What is being asked: According to the forum discussion of the triangle offense, which players make up the triangle whether it forms on the strong side or the weak side?

Passage shown:
********************

I have a couple teams that use the triangle.   It's a fascinating offense and I feel like I am doing it wrong.    I have searched the forums but still have  a lot of questions.

#1.  Is the AI looking for the coach to designate a triangle using our distribution?   When I first saw the triangle I decided to look for scoring PF/SF/SG, a purely defensive C and a purely mechanical PG.   I have had some success but it's hard to tell if the triangle distribution is helping, hindering or has no effect.

#2.  I read up on how the triangle is actually used in real basketball.   It turns out that even in it's most basic form, the offense can fall into a strong side triangle or a weak side triangle.    Regardless of which way it forms the triangle is the point guard and two other players.   Does the AI in HD go to this level - if so it seems like it would make the PG even more important than normal . .

#3.  Since the O2 is often not in the triangle, it seems like he needs to be able to rebound, and a zero-rebounding SG is more of a liability than normal ?

Any advice would be appreciated
12/28/2015 6:30 PM
You need at least 1 pure scorer if not 2/3, the triangle is the most LP/PER needing offense to be effective.  It's the hardest to score on just ath/spd alone since it values ath the least of all four.

********************

Data extract:
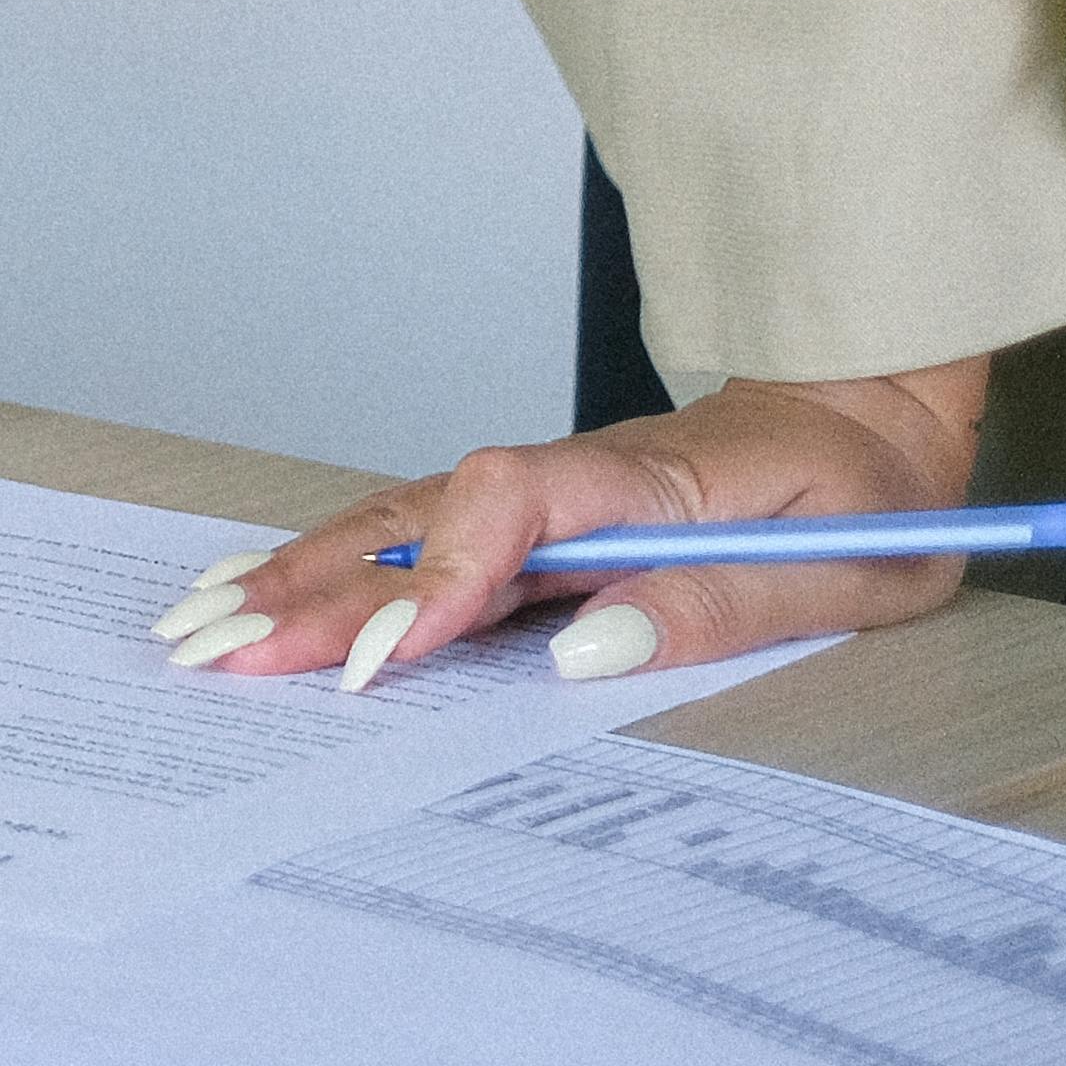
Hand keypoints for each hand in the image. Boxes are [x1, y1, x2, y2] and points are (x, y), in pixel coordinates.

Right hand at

********************

Result for this task: The point guard and two other players.